───── Extracted information

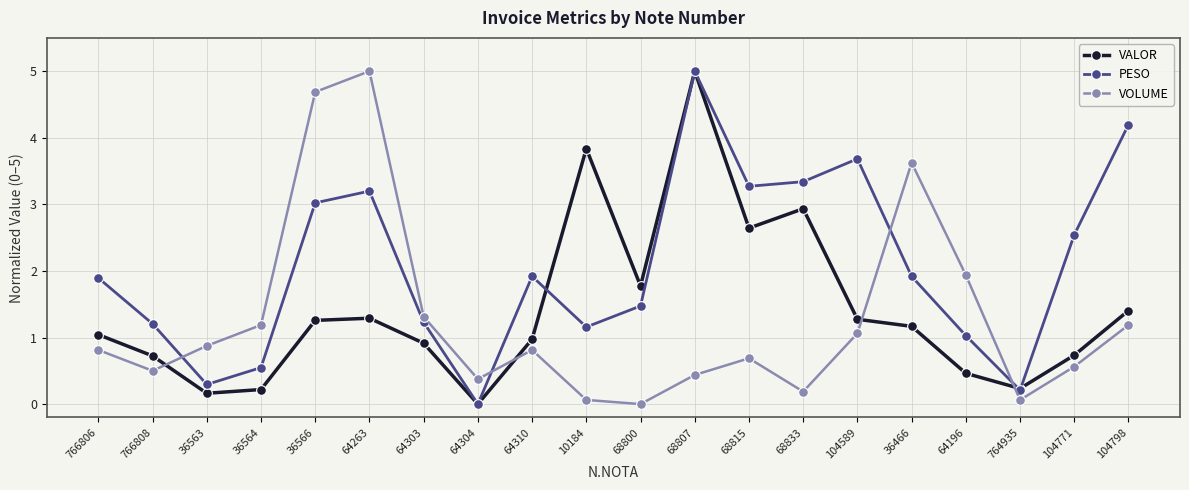

What is the highest value of the VALOR series?

5.0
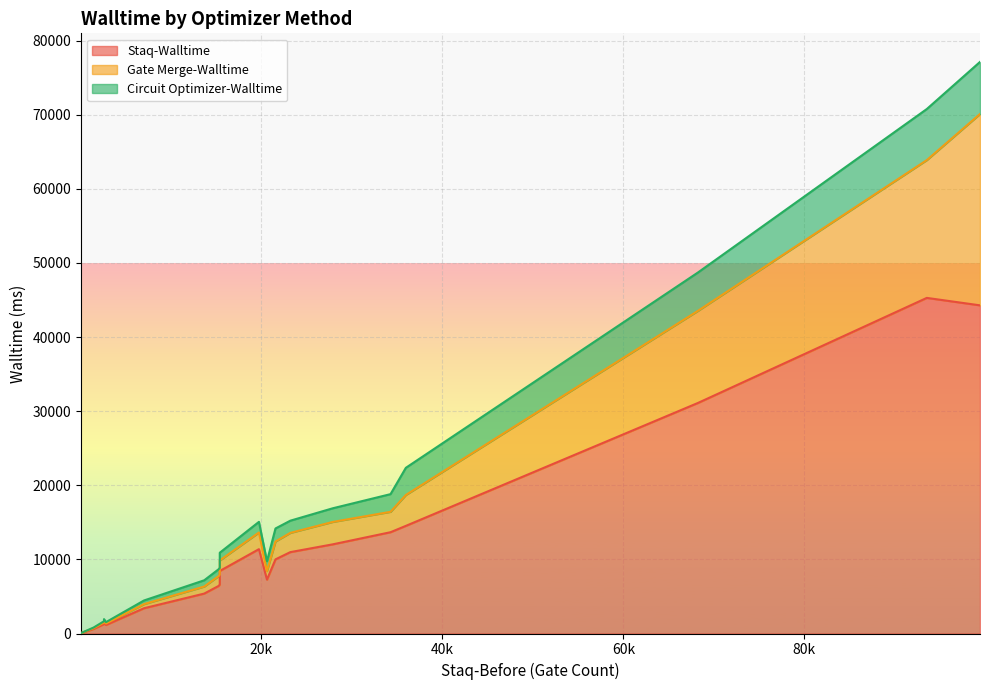

Which series has the widest spread of values?

Staq-Walltime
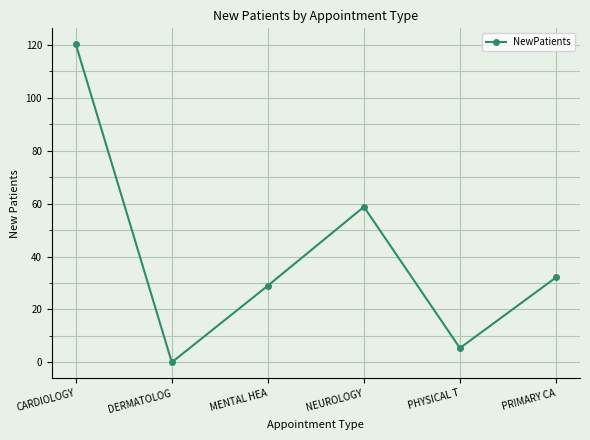

What value does the data have at MENTAL HEA?

29.0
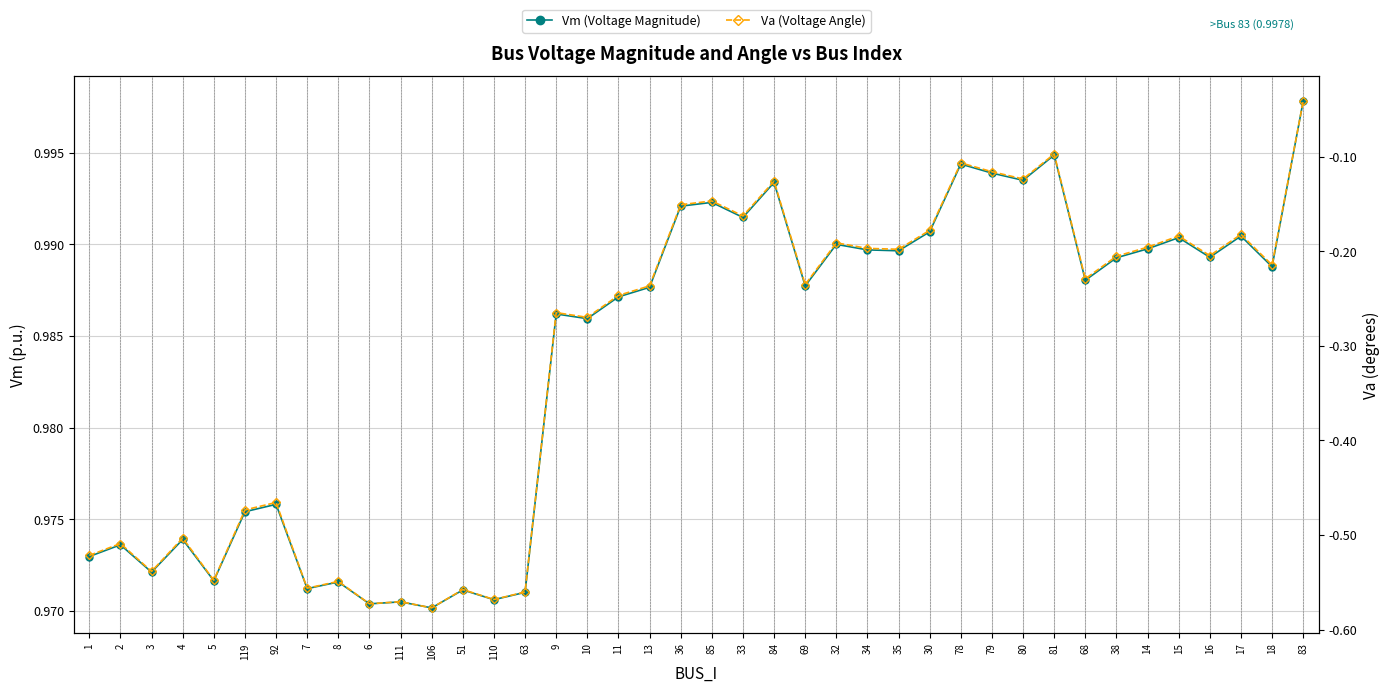

Which series has the largest total across all categories?

Vm (Voltage Magnitude)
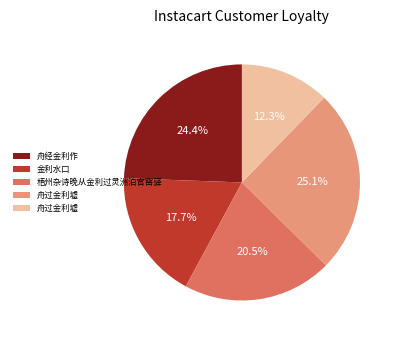

Does any single category account for the majority?

No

──────────

Copy out every line of the records above word for word, leaving out the pictures.

What is the highest value of the VALOR series?

5.0

Which series has the widest spread of values?

Staq-Walltime

What value does the data have at MENTAL HEA?

29.0

Which series has the largest total across all categories?

Vm (Voltage Magnitude)

Does any single category account for the majority?

No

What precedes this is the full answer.